A coil of inductanece `5H` is joined to a cell of emf `6V` through a resistance `10 Omega` at time t=0. The emf across the coil at time `t=ln sqrt(2)` s is:

To solve the problem, we need to find the emf (electromotive force) across the coil (inductor) at a specific time \( t = \ln \sqrt{2} \) seconds.

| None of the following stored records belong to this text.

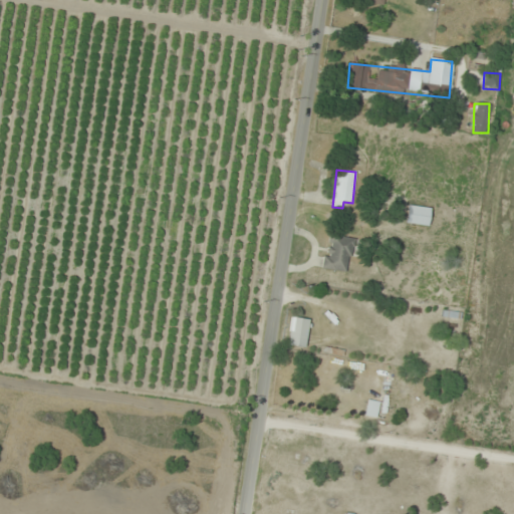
[(405,223),(429,226),(430,208),(407,206),(405,223)]
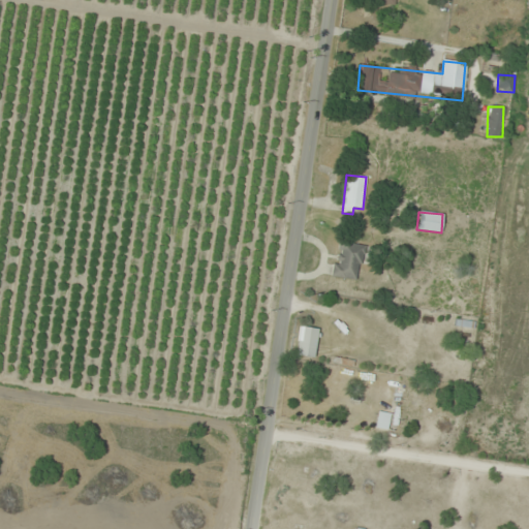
[(332,276),(359,281),(365,246),(338,241),(332,276)]
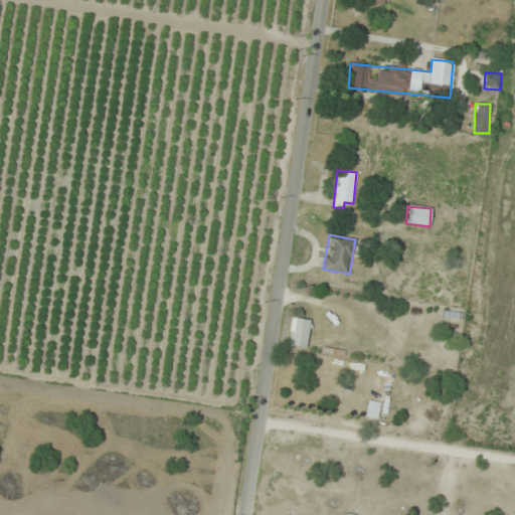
[(306,349),(310,320),(292,318),(288,346),(306,349)]
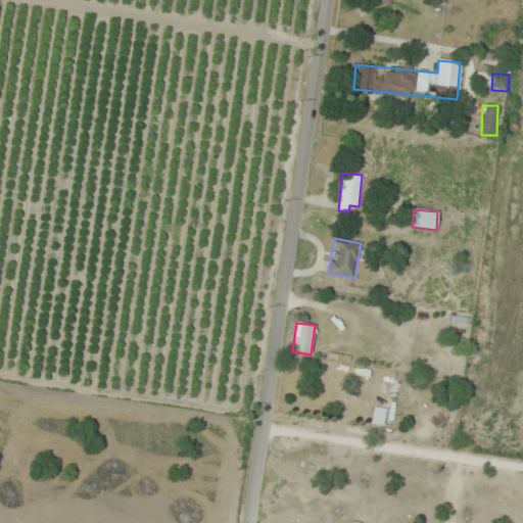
[(371,422),(393,427),(402,380),(393,379),(388,406),(375,402),(371,422)]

The given values are: - Inductance \( L = 5 \, H \) - Emf of the cell \( E = 6 \, V \) - Resistance \( R = 10 \, \Omega \) ### Step-by-Step Solution: 1. **Understand the Circuit Behavior**: - At \( t = 0 \), the inductor behaves like an open circuit, and no current flows. - As time progresses, the inductor allows current to flow, reaching a maximum steady state at \( t = \infty \). 2. **Current in the Inductor**: - The current \( I(t) \) through the inductor at any time \( t \) is given by the formula: \[ I(t) = I_0 \left(1 - e^{-\frac{R}{L} t}\right) \] - Here, \( I_0 \) is the maximum current, which can be calculated as: \[ I_0 = \frac{E}{R} = \frac{6 \, V}{10 \, \Omega} = 0.6 \, A \] 3. **Substituting Values**: - Substitute \( I_0 \) into the current equation: \[ I(t) = 0.6 \left(1 - e^{-\frac{10}{5} t}\right) = 0.6 \left(1 - e^{-2t}\right) \] 4. **Finding \( \frac{dI}{dt} \)**: - Differentiate \( I(t) \) with respect to \( t \): \[ \frac{dI}{dt} = 0.6 \cdot \frac{d}{dt}\left(1 - e^{-2t}\right) = 0.6 \cdot (0 + 2e^{-2t}) = 1.2 e^{-2t} \] 5. **Calculate the Voltage across the Inductor**: - The voltage \( V_L \) across the inductor is given by: \[ V_L = L \frac{dI}{dt} \] - Substitute \( L \) and \( \frac{dI}{dt} \): \[ V_L = 5 \cdot (1.2 e^{-2t}) = 6 e^{-2t} \] 6. **Evaluate at \( t = \ln \sqrt{2} \)**: - Substitute \( t = \ln \sqrt{2} \): \[ V_L = 6 e^{-2 \ln \sqrt{2}} = 6 e^{\ln(2^{-1})} = 6 \cdot \frac{1}{2} = 3 \, V \] ### Final Answer: The emf across the coil at time \( t = \ln \sqrt{2} \) seconds is **3 V**.